— Given task —
Would you print the data unchanged, beginning at the line that contains "phylum: Chordata" and continuing through the line that contains "scientific name: Myiarchus tuberculifer"?
--- START OF Source material ---
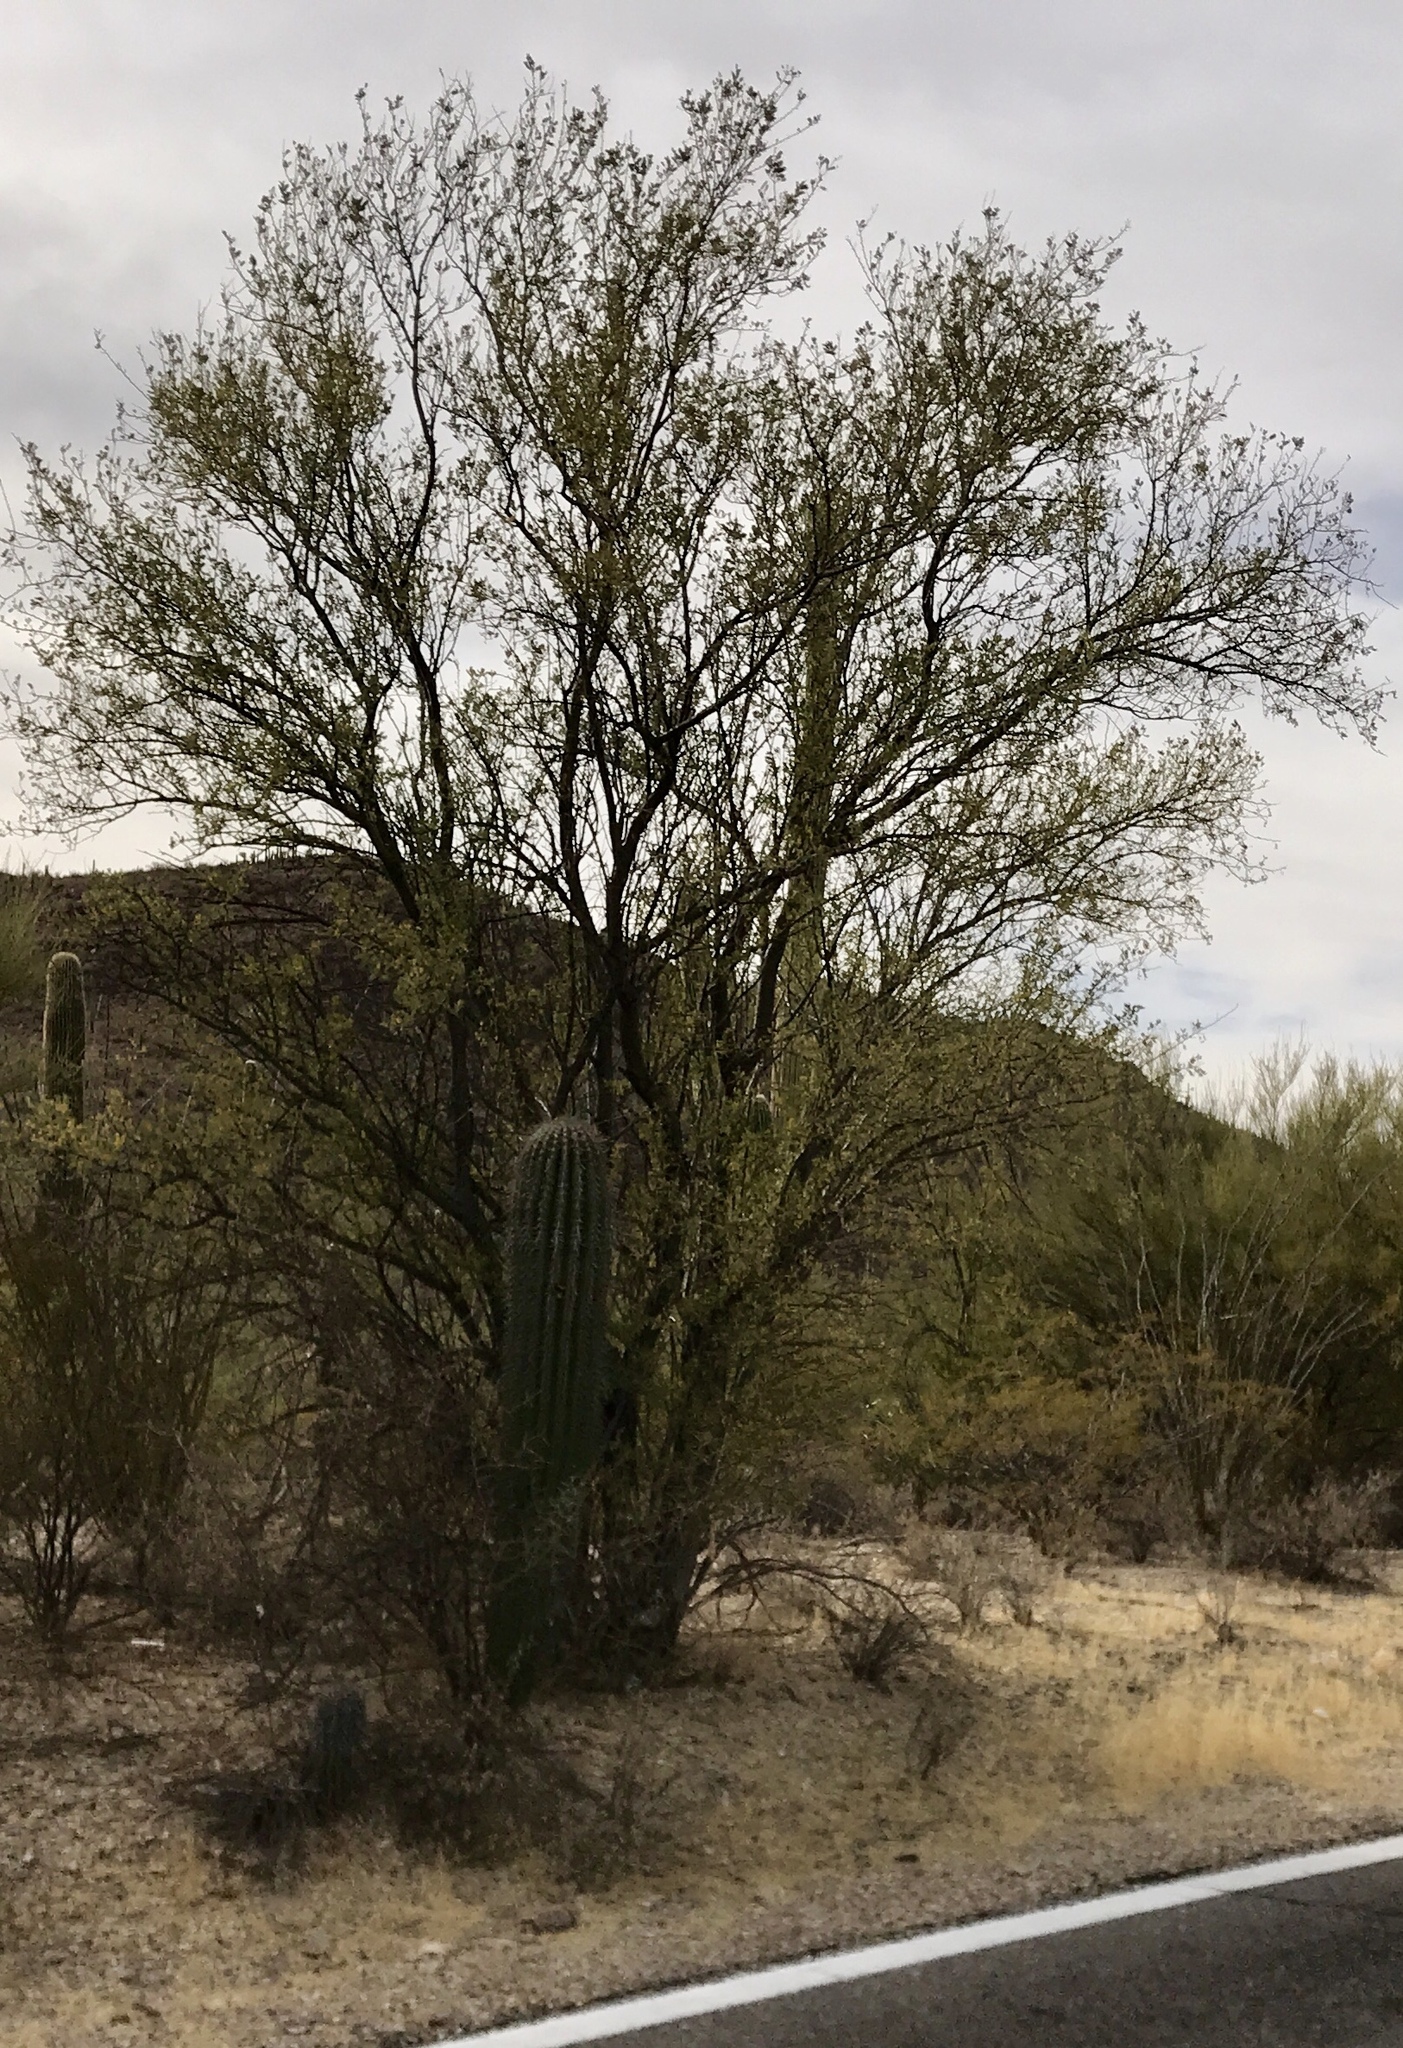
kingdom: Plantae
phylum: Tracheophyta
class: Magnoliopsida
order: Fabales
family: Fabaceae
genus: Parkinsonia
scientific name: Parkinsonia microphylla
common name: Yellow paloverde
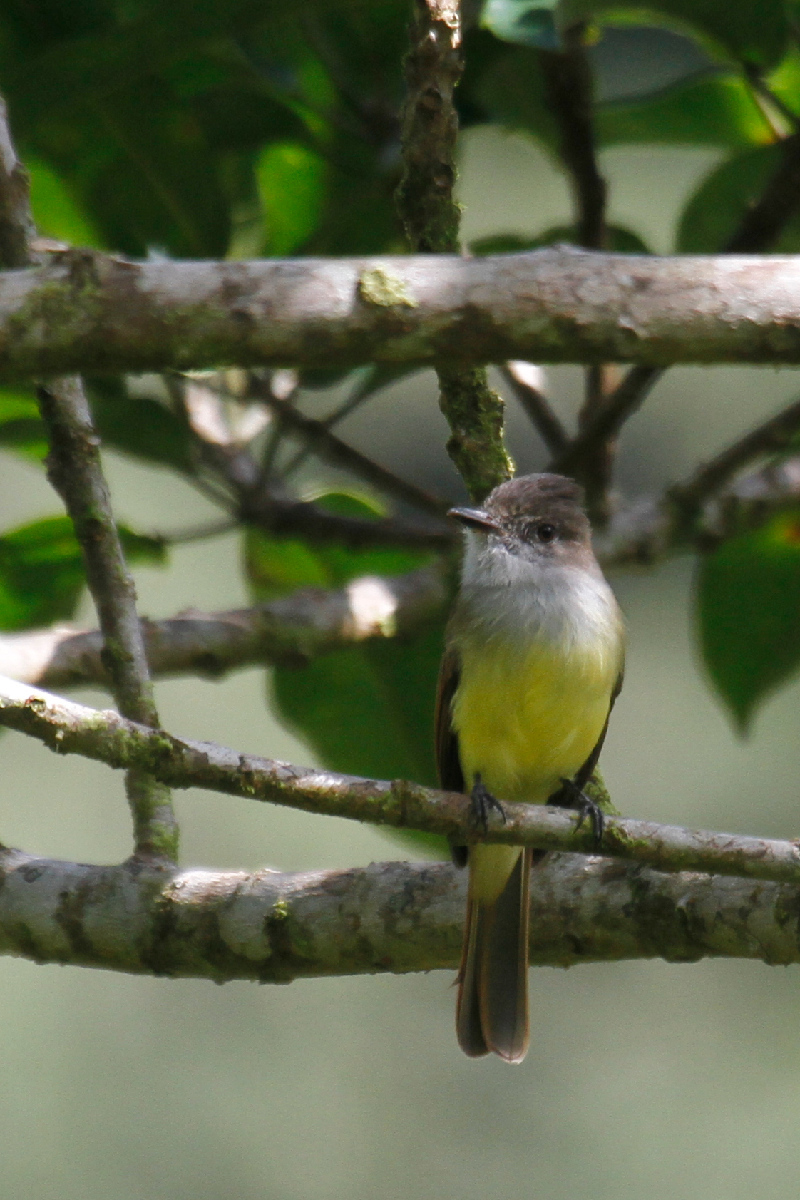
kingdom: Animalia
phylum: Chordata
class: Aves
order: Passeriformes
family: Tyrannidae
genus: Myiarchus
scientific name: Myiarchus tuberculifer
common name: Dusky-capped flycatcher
--- END OF Source material ---
--- START OF Source material ---
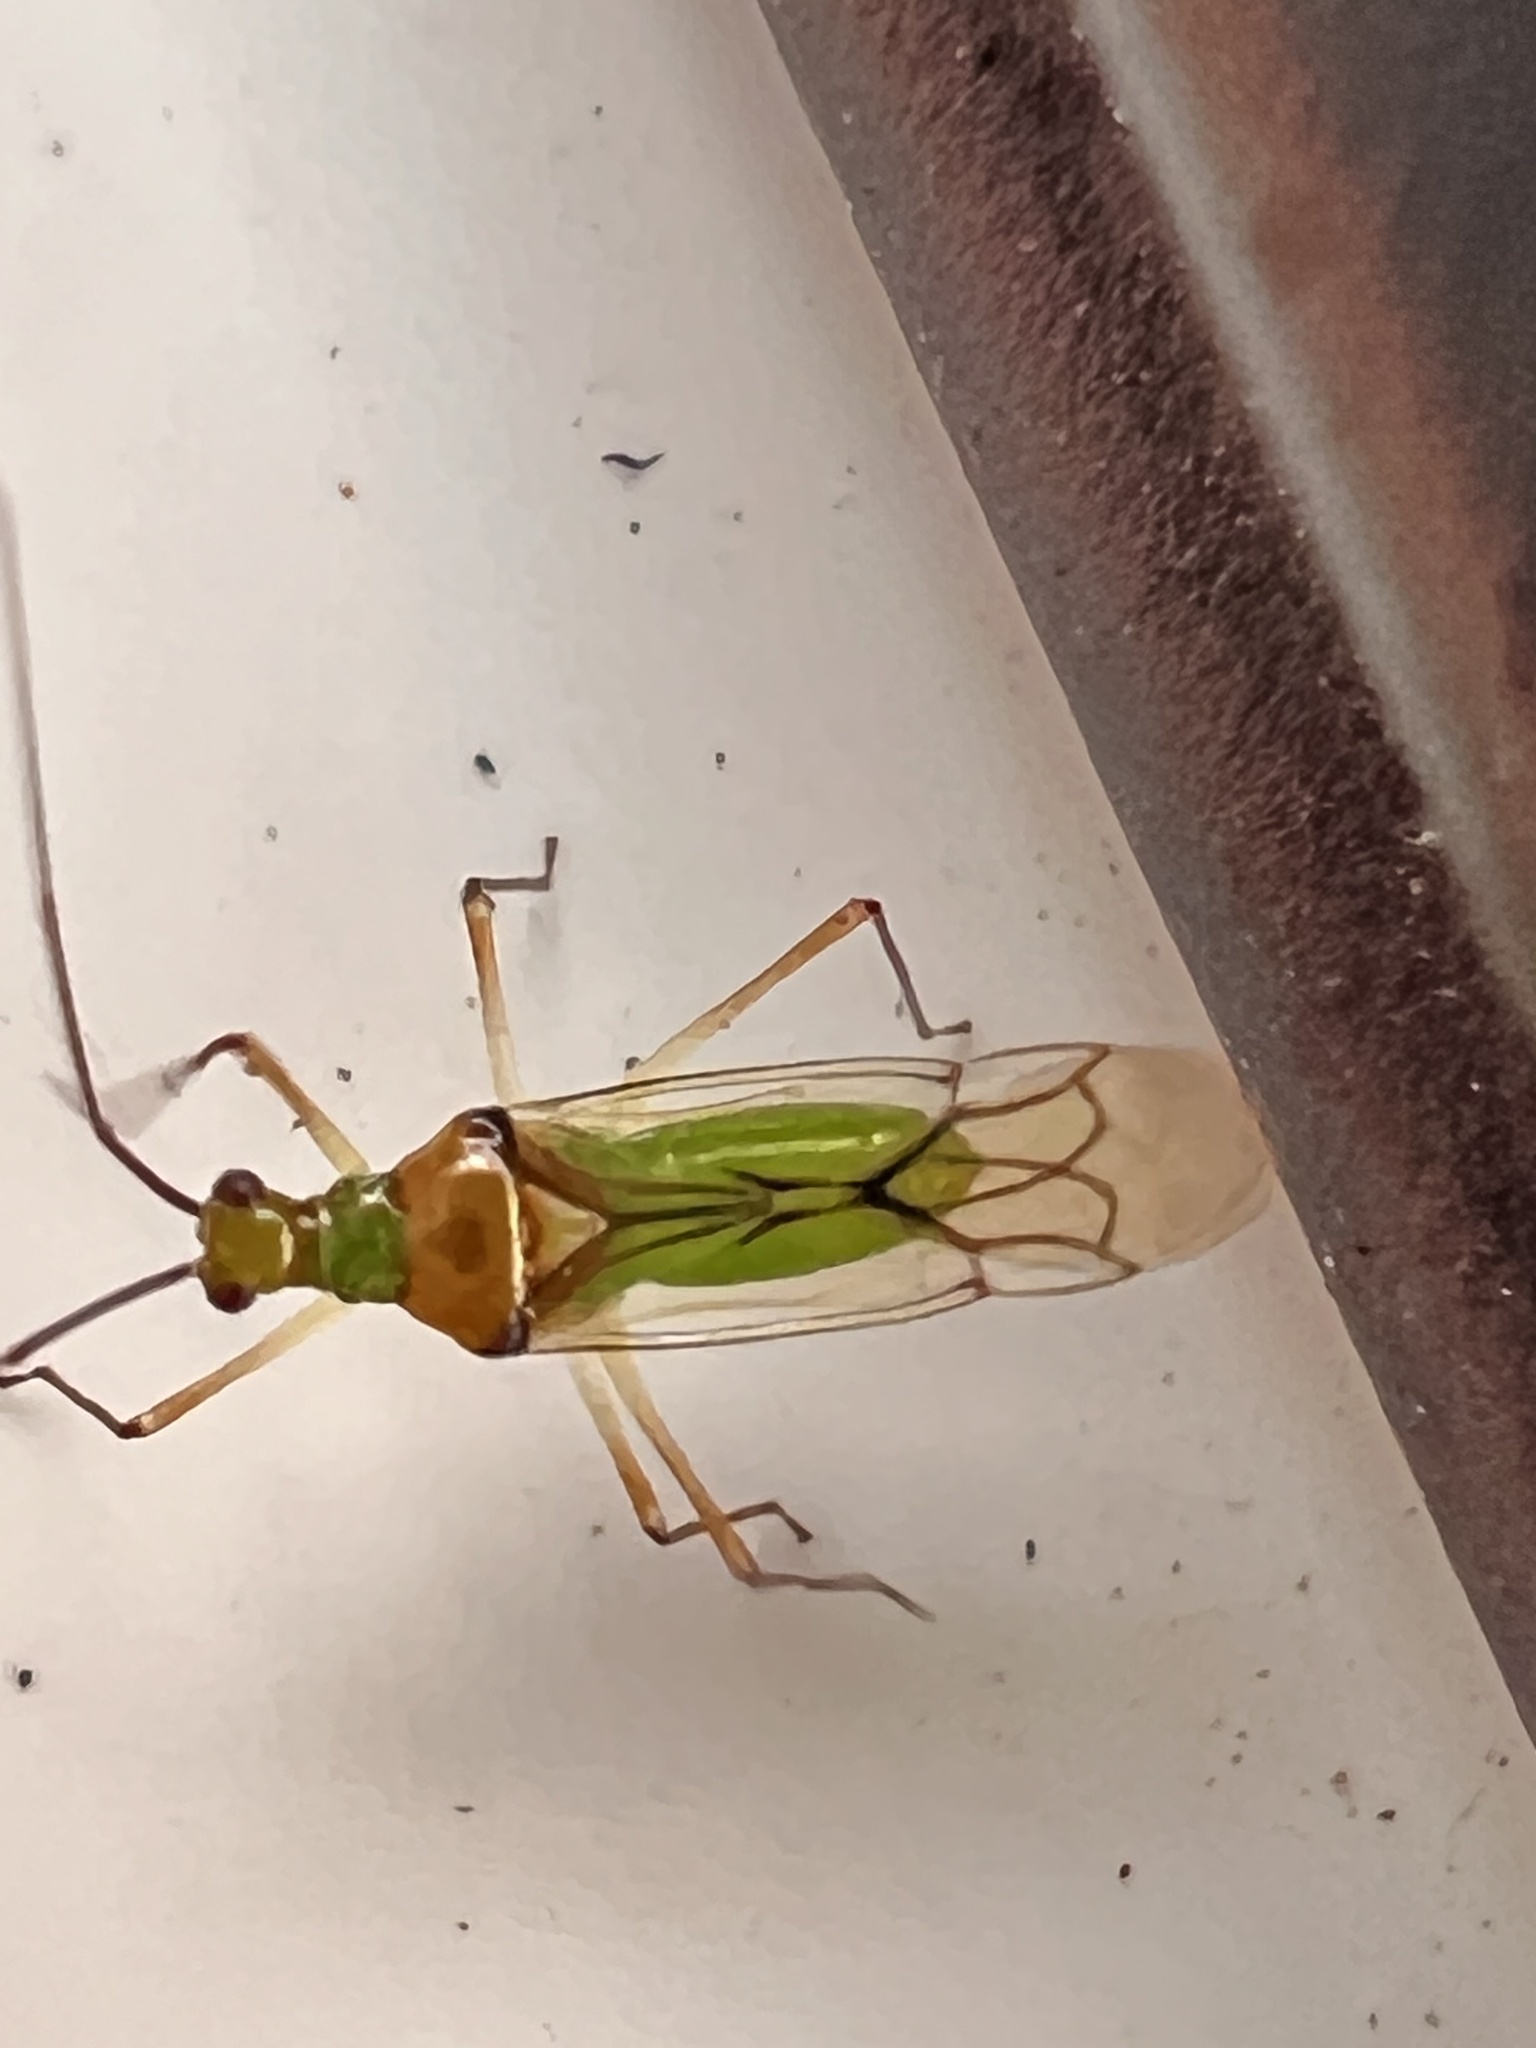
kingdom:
--- END OF Source material ---
— Solution to the problem —
phylum: Chordata
class: Aves
order: Passeriformes
family: Tyrannidae
genus: Myiarchus
scientific name: Myiarchus tuberculifer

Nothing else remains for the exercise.